### READING TEXT
☆ ☆ ☆ ☆

BISMARCK, N.D. (AP) — The developer of the Dakota Access oil pipeline on Monday amended a $1 billion racketeering lawsuit it filed last August against three environmental entities after a federal judge criticized the original filing as vague and threatened to throw it out of court.
The latest blow to the lawsuit came Friday, when U.S. District Judge Billy Roy Wilson said Texas-based Energy Transfer Partners hadn’t proven its case against the Earth First environmental movement, though he said it could sue individual members if it had enough evidence.
ETP on Monday added five individual defendants: a man allegedly affiliated with Greenpeace, two Iowa women who have publicly claimed to have vandalized the pipeline, and two people associated with the Red Warrior Camp, a protest group alleged to have advocated aggressive tactics such as arson.
The company also amended its accusations, limiting defamation and business interference claims to Greenpeace and adding a criminal trespass count against all defendants.

☆ ☆ ☆ ☆

### DATASET RECORDS
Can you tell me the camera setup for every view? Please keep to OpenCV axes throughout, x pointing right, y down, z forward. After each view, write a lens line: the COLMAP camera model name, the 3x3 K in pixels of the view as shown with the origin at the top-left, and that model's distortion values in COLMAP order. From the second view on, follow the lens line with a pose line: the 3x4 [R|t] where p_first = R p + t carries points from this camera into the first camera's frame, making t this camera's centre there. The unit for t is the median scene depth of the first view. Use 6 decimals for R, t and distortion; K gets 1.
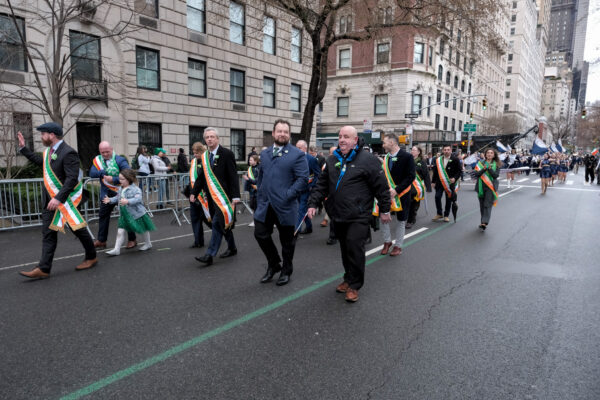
lens RADIAL K [[406.1, 0, 294.2], [0, 406.1, 210.5], [0, 0, 1]] dist [-0.031156, 0.022066]
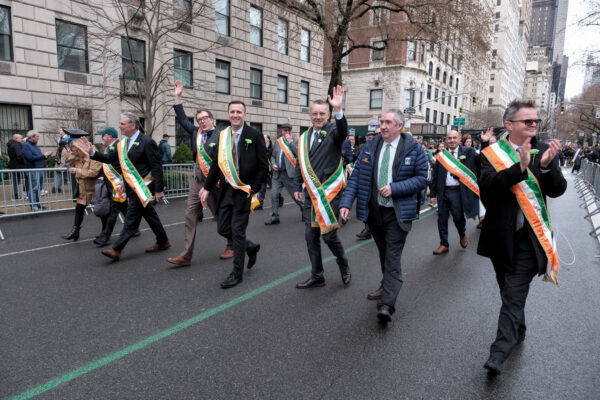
lens RADIAL K [[406.1, 0, 293.9], [0, 406.1, 208.0], [0, 0, 1]] dist [-0.031156, 0.022066]
pose [[0.999360, -0.002241, 0.035710, -0.063621], [0.001691, 0.999880, 0.015429, 0.012021], [-0.035741, -0.015359, 0.999243, -0.092735]]
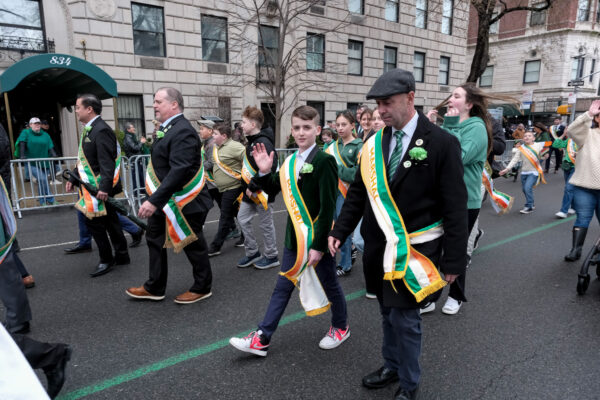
lens RADIAL K [[406.1, 0, 295.4], [0, 406.1, 213.3], [0, 0, 1]] dist [-0.031156, 0.022066]
pose [[0.959927, 0.037166, -0.277774, -0.058488], [-0.018637, 0.997439, 0.069049, 0.010741], [0.279629, -0.061105, 0.958162, -0.077058]]
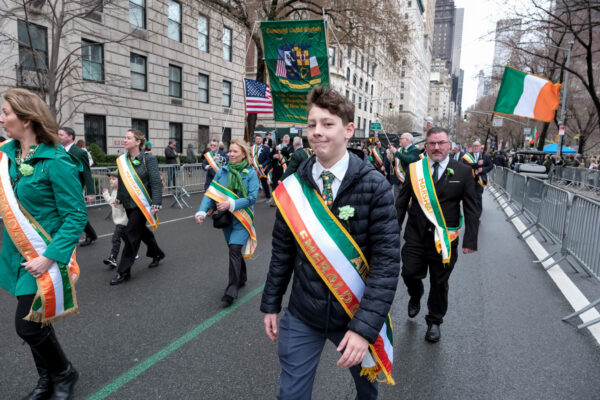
lens RADIAL K [[406.1, 0, 294.8], [0, 406.1, 206.4], [0, 0, 1]] dist [-0.031156, 0.022066]
pose [[0.972725, -0.016043, 0.231405, -0.071943], [0.014194, 0.999853, 0.009652, 0.007504], [-0.231526, -0.006104, 0.972810, -0.071396]]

☆ ☆ ☆ ☆

### PROBLEM TO SOLVE
Copy out the news report on the Dakota Access pipeline lawsuit word for word, in full. The data plays no part in what follows and can be set aside.

### SOLUTION FOR THIS PROBLEM
BISMARCK, N.D. (AP) — The developer of the Dakota Access oil pipeline on Monday amended a $1 billion racketeering lawsuit it filed last August against three environmental entities after a federal judge criticized the original filing as vague and threatened to throw it out of court.
The latest blow to the lawsuit came Friday, when U.S. District Judge Billy Roy Wilson said Texas-based Energy Transfer Partners hadn’t proven its case against the Earth First environmental movement, though he said it could sue individual members if it had enough evidence.
ETP on Monday added five individual defendants: a man allegedly affiliated with Greenpeace, two Iowa women who have publicly claimed to have vandalized the pipeline, and two people associated with the Red Warrior Camp, a protest group alleged to have advocated aggressive tactics such as arson.
The company also amended its accusations, limiting defamation and business interference claims to Greenpeace and adding a criminal trespass count against all defendants.